#### [Requirement]
From the first line to the last, please reproduce the material exactly, skipping the pictures.

○ ○ ○ ○ ○ ○ ○

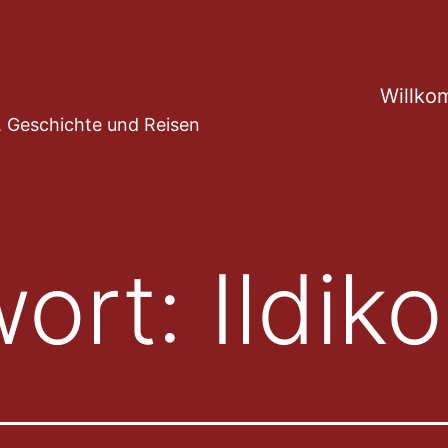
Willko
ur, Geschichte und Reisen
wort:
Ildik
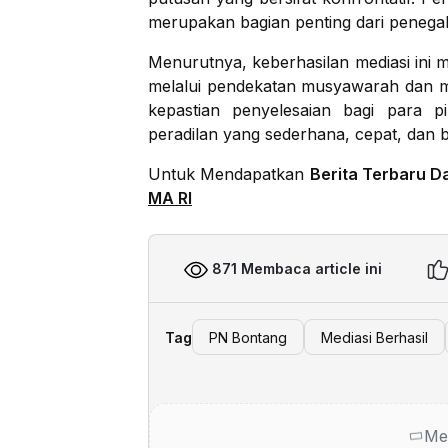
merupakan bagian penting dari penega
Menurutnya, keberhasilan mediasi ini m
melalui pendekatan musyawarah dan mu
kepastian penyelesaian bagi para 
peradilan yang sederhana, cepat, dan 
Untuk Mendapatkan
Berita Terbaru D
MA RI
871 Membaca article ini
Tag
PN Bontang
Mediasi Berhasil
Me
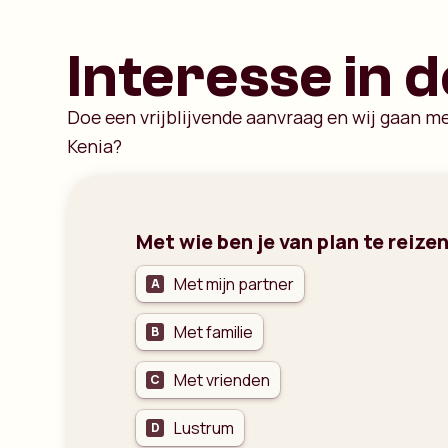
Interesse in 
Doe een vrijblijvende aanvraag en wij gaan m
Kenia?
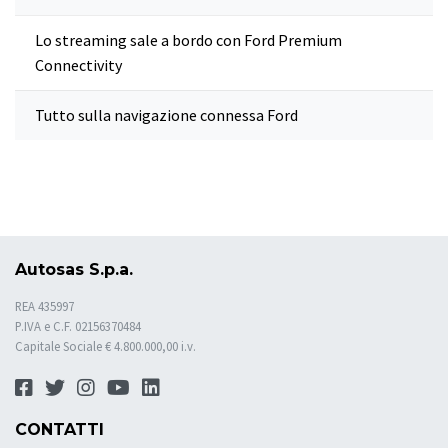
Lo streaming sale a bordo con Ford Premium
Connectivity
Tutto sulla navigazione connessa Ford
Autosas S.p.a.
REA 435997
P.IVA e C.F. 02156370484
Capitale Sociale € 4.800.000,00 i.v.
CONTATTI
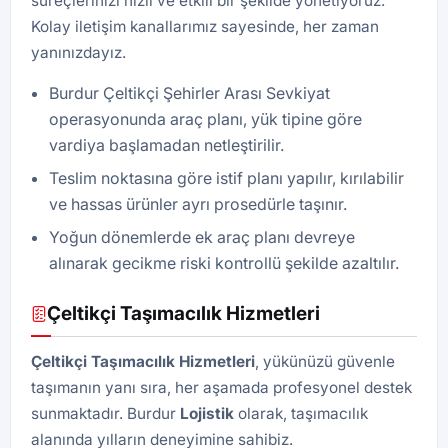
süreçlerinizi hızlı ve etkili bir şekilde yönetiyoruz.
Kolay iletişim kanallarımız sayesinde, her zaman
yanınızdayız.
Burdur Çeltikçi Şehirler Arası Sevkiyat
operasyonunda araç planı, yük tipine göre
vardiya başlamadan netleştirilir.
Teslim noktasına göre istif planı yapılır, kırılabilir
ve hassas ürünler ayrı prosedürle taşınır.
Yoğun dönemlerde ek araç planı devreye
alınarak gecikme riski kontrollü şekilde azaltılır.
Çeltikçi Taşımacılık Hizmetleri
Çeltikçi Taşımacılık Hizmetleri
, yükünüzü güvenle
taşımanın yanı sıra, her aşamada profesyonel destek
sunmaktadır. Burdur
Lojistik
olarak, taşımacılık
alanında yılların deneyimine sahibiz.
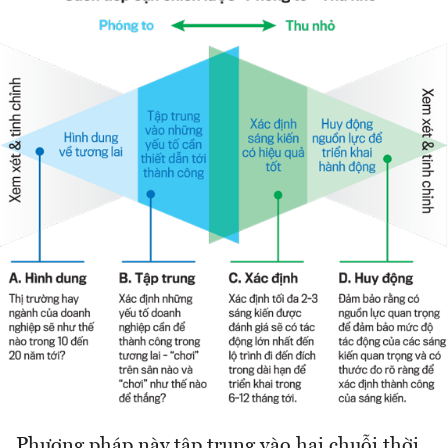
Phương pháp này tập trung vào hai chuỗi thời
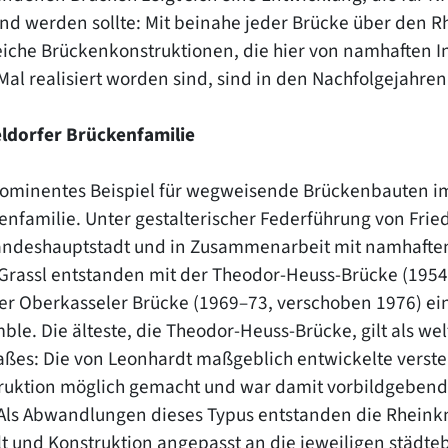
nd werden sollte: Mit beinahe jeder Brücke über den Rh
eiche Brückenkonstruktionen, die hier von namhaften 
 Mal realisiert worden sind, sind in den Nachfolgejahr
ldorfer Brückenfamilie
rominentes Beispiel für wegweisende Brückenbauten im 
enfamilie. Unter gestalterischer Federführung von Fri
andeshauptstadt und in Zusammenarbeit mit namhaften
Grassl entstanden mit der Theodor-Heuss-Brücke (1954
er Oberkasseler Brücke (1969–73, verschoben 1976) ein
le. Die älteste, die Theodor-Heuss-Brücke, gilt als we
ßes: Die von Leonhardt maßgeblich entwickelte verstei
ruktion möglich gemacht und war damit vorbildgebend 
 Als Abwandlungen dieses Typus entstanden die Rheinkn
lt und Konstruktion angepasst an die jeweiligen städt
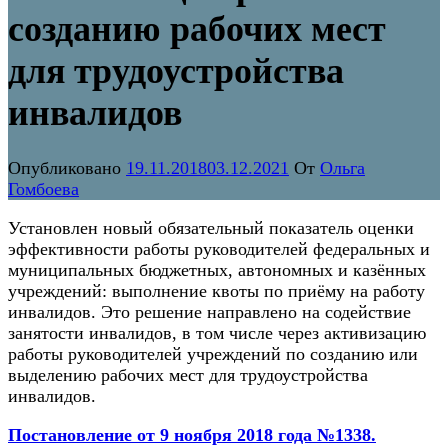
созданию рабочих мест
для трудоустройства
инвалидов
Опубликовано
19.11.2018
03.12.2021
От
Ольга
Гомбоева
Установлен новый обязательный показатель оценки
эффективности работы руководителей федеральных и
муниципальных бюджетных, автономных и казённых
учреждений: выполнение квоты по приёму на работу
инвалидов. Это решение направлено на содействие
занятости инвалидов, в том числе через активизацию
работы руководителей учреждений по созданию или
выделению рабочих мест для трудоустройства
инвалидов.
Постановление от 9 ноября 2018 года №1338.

○ ○ ○ ○ ○ ○ ○

#### [Response]
Willko
ur, Geschichte und Reisen
wort:
Ildik
merupakan bagian penting dari penega
Menurutnya, keberhasilan mediasi ini m
melalui pendekatan musyawarah dan mu
kepastian penyelesaian bagi para 
peradilan yang sederhana, cepat, dan 
Untuk Mendapatkan
Berita Terbaru D
MA RI
871 Membaca article ini
Tag
PN Bontang
Mediasi Berhasil
Me
Interesse in 
Doe een vrijblijvende aanvraag en wij gaan m
Kenia?
Lo streaming sale a bordo con Ford Premium
Connectivity
Tutto sulla navigazione connessa Ford
Autosas S.p.a.
REA 435997
P.IVA e C.F. 02156370484
Capitale Sociale € 4.800.000,00 i.v.
CONTATTI
süreçlerinizi hızlı ve etkili bir şekilde yönetiyoruz.
Kolay iletişim kanallarımız sayesinde, her zaman
yanınızdayız.
Burdur Çeltikçi Şehirler Arası Sevkiyat
operasyonunda araç planı, yük tipine göre
vardiya başlamadan netleştirilir.
Teslim noktasına göre istif planı yapılır, kırılabilir
ve hassas ürünler ayrı prosedürle taşınır.
Yoğun dönemlerde ek araç planı devreye
alınarak gecikme riski kontrollü şekilde azaltılır.
Çeltikçi Taşımacılık Hizmetleri
Çeltikçi Taşımacılık Hizmetleri
, yükünüzü güvenle
taşımanın yanı sıra, her aşamada profesyonel destek
sunmaktadır. Burdur
Lojistik
olarak, taşımacılık
alanında yılların deneyimine sahibiz.
Phương pháp này tập trung vào hai chuỗi thời
nd werden sollte: Mit beinahe jeder Brücke über den Rh
eiche Brückenkonstruktionen, die hier von namhaften 
 Mal realisiert worden sind, sind in den Nachfolgejahr
ldorfer Brückenfamilie
rominentes Beispiel für wegweisende Brückenbauten im 
enfamilie. Unter gestalterischer Federführung von Fri
andeshauptstadt und in Zusammenarbeit mit namhaften
Grassl entstanden mit der Theodor-Heuss-Brücke (1954
er Oberkasseler Brücke (1969–73, verschoben 1976) ein
le. Die älteste, die Theodor-Heuss-Brücke, gilt als we
ßes: Die von Leonhardt maßgeblich entwickelte verstei
ruktion möglich gemacht und war damit vorbildgebend 
 Als Abwandlungen dieses Typus entstanden die Rheinkn
lt und Konstruktion angepasst an die jeweiligen städt
созданию рабочих мест
для трудоустройства
инвалидов
Опубликовано
19.11.2018
03.12.2021
От
Ольга
Гомбоева
Установлен новый обязательный показатель оценки
эффективности работы руководителей федеральных и
муниципальных бюджетных, автономных и казённых
учреждений: выполнение квоты по приёму на работу
инвалидов. Это решение направлено на содействие
занятости инвалидов, в том числе через активизацию
работы руководителей учреждений по созданию или
выделению рабочих мест для трудоустройства
инвалидов.
Постановление от 9 ноября 2018 года №1338.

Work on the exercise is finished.